Workers at drugs giant Glaxo-SmithKline will become the latest victims of the jobs bloodbath.
The company is expected to announce plans to axe up to 10,000 worldwide jobs on Thursday, when it publishes its latest financial results.
Glaxo, the world's second-biggest drugs company, employs about 18,000 workers in the UK, who are likely to be hit hard by the cuts.
Cull: Drugs company GlaxoSmithKline is expected to announce plans to axe up to 10,000 worldwide jobs
The move comes just days after its rival, AstraZeneca, said its job cutting programme, which began in 2007, will total around 15,000 by 2013.
On Sunday a Glaxo spokesman refused to comment on speculation of a massive jobs cull at the firm, equal to about 10 per cent of its global workforce.
It comes as a report warns today that more than 70 per cent of firms expect to axe workers this year in the hope of surviving the recession.
Despite making jobs cuts last year, many fear they will be forced to introduce a second round of redundancies as the downturn continues.
In a further blow, the report, from the pay specialists Industrial Relations Services, said desperate bosses will resort to other cost-cutting measures.
These include cutting back on hiring agency or contract staff, imposing recruitment freezes on permanent staff and not replacing those who retire or quit.
The report's author, Noelle Murphy, said: '2009 is going to mean job cuts on a wide scale.' She urged bosses to communicate with workers as early as possible if they need to make redundancies.
But some are trying their best to avoid redundancies by making other changes, according to the research which received responses from 268 firms.

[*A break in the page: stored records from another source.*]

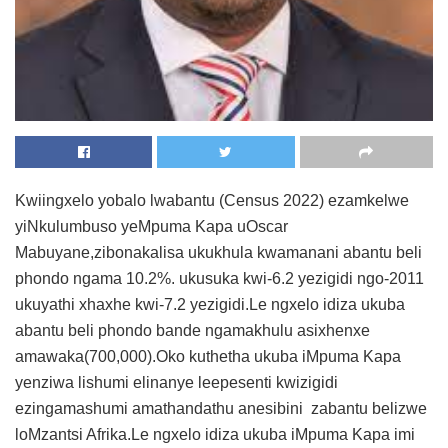
Kwiingxelo yobalo lwabantu (Census 2022) ezamkelwe
yiNkulumbuso yeMpuma Kapa uOscar
Mabuyane,zibonakalisa ukukhula kwamanani abantu beli
phondo ngama 10.2%. ukusuka kwi-6.2 yezigidi ngo-2011
ukuyathi xhaxhe kwi-7.2 yezigidi.Le ngxelo idiza ukuba
abantu beli phondo bande ngamakhulu asixhenxe
amawaka(700,000).Oko kuthetha ukuba iMpuma Kapa
yenziwa lishumi elinanye leepesenti kwizigidi
ezingamashumi amathandathu anesibini zabantu belizwe
loMzantsi Afrika.Le ngxelo idiza ukuba iMpuma Kapa imi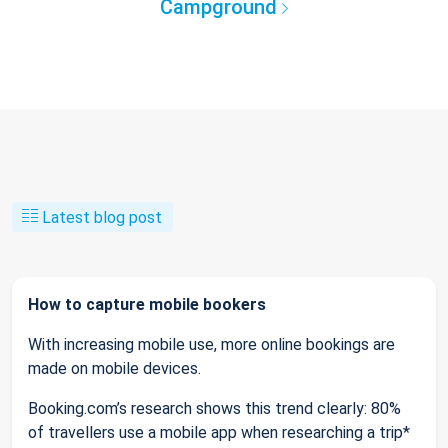
Campground
Latest blog post
How to capture mobile bookers
With increasing mobile use, more online bookings are
made on mobile devices.
Booking.com’s research shows this trend clearly: 80%
of travellers use a mobile app when researching a trip*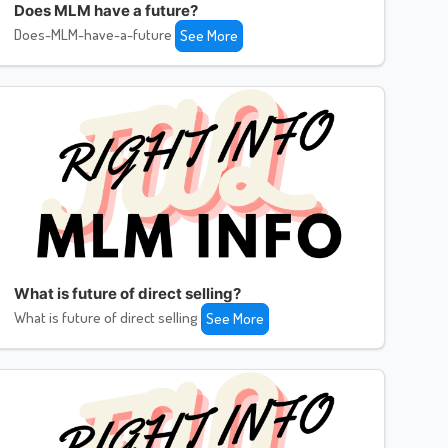
Does MLM have a future?
Does-MLM-have-a-future
See More
What is future of direct selling?
What is future of direct selling
See More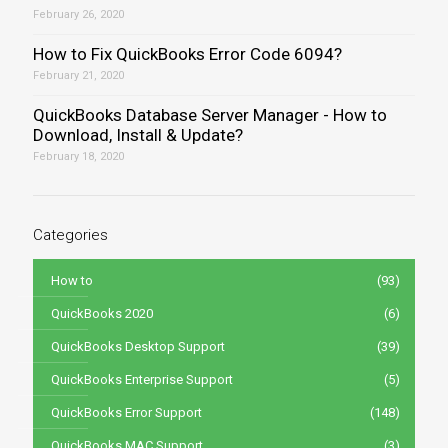
February 26, 2020
How to Fix QuickBooks Error Code 6094?
February 21, 2020
QuickBooks Database Server Manager - How to
Download, Install & Update?
February 18, 2020
Categories
How to
(93)
QuickBooks 2020
(6)
QuickBooks Desktop Support
(39)
QuickBooks Enterprise Support
(5)
QuickBooks Error Support
(148)
QuickBooks MAC Support
(3)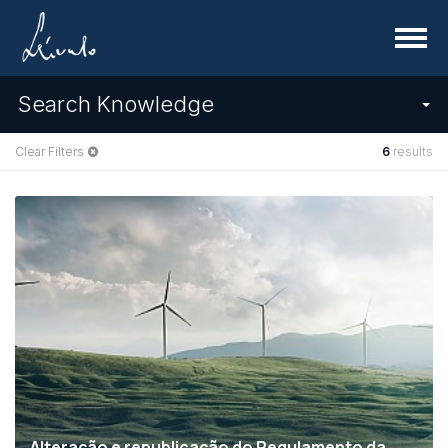
Menu
Search Knowledge
Clear Filters
6
results
Alteração e republicação do Regulamento da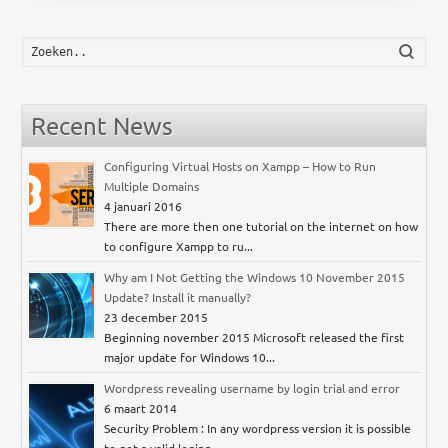
Zoek
Recent News
Configuring Virtual Hosts on Xampp – How to Run
Multiple Domains
4 januari 2016
There are more then one tutorial on the internet on how
to configure Xampp to ru...
Why am I Not Getting the Windows 10 November 2015
Update? Install it manually?
23 december 2015
Beginning november 2015 Microsoft released the first
major update for Windows 10...
Wordpress revealing username by login trial and error
6 maart 2014
Security Problem : In any wordpress version it is possible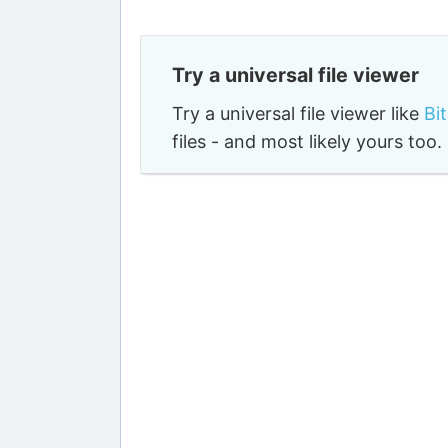
Try a universal file viewer
Try a universal file viewer like
Bi
files - and most likely yours to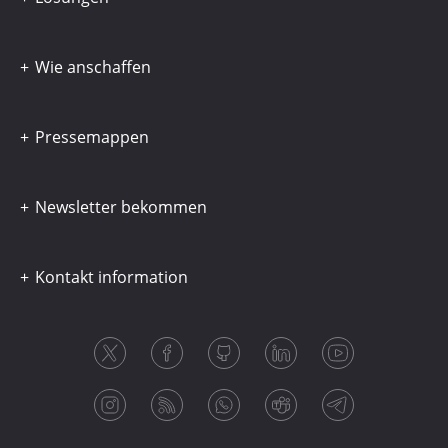
Wie anschaffen
Pressemappen
Newsletter bekommen
Kontakt information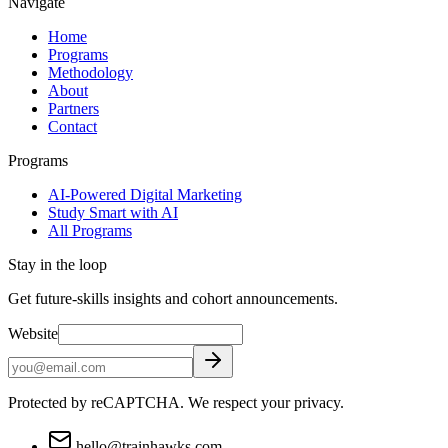
Navigate
Home
Programs
Methodology
About
Partners
Contact
Programs
AI-Powered Digital Marketing
Study Smart with AI
All Programs
Stay in the loop
Get future-skills insights and cohort announcements.
Website
Protected by reCAPTCHA. We respect your privacy.
hello@trainhawks.com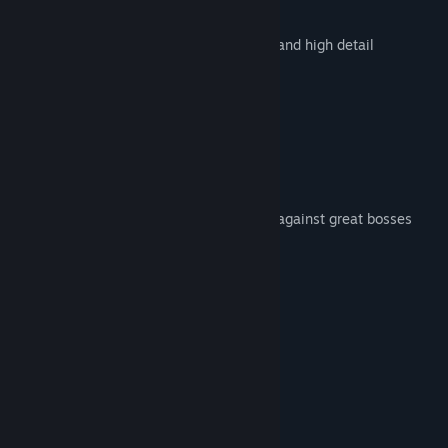
and many more!
10 stages with animated backgrounds and high detail
Characters by class
Local Co-op
Arcade mode
Weapons and Perks
Super Special Powers
Variety of enemies and confrontations against great bosses
Difficulty levels
CRT mode
System Requirements
MINIMUM:
Windows 7
OS *:
Dual Core 1.8 Ghz
PROCESSOR:
1 GB RAM
MEMORY: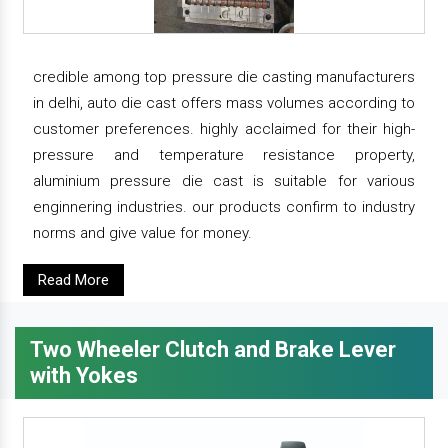
credible among top pressure die casting manufacturers
in delhi, auto die cast offers mass volumes according to
customer preferences. highly acclaimed for their high-
pressure and temperature resistance property,
aluminium pressure die cast is suitable for various
enginnering industries. our products confirm to industry
norms and give value for money.
Read More
Two Wheeler Clutch and Brake Lever
with Yokes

One in five said it was looking at pay cuts or pay freezes to avoid making redundancies. Recently, Virgin Atlantic said it was forcing all its 9,000 workers to take a pay freeze this year 'to help protect staff from any redundancies'.
Every day, the number of casualties in Britain is growing, from tiny firms with a handful of workers to corporate giants cutting thousands of jobs.
The Federation of Small Businesses said it feared 110 small and medium- sized firms would fail every day this year with the loss of around 150,000 jobs.
The recession is hitting every part of the economy, but some are worse hit than others, with the car industry one of the biggest casualties.
Last week, Honda workers finished their final shift before a four-month halt in production. The 4,200-strong Swindon workforce will collect full basic pay for the first two months, then 60 per cent for the rest of the shutdown.
There was speculation at the weekend that Jaguar Land Rover is considering a company-wide pay cut to avoid further layoffs in the UK.
On Saturday, a CBI survey showed that small and medium manufacturers in the UK were laying off workers at a faster rate than at any time since the early 1990s.
In total, 38 per cent of UK firms surveyed cut jobs during the final quarter of
2008. The latest figures show 1.92million jobless in the UK between September and November last year, the highest level since September 1997.
- Homeowners should brace themselves for the biggest-ever fall in house prices this year, a report warns today.
The Centre for Economics and Business Research says prices could plunge 20 per cent this year to an average of just £132,000.
It describes the crumbling housing market, which dropped 16 per cent last year, as being at the epicentre of 'the biggest economic crisis for a generation'.
The report warns prices could end up collapsing a total of 40 per cent from the peak in 2007 to the trough in 2010. It said this was the worst-case scenario which assumes the Government's attempts to stimulate mortgage lending fails.
Its most gloomy forecast is that house prices, which peaked at an average of £196,000 in 2007, will fall to £122,000 in 2010, a drop of £74,000.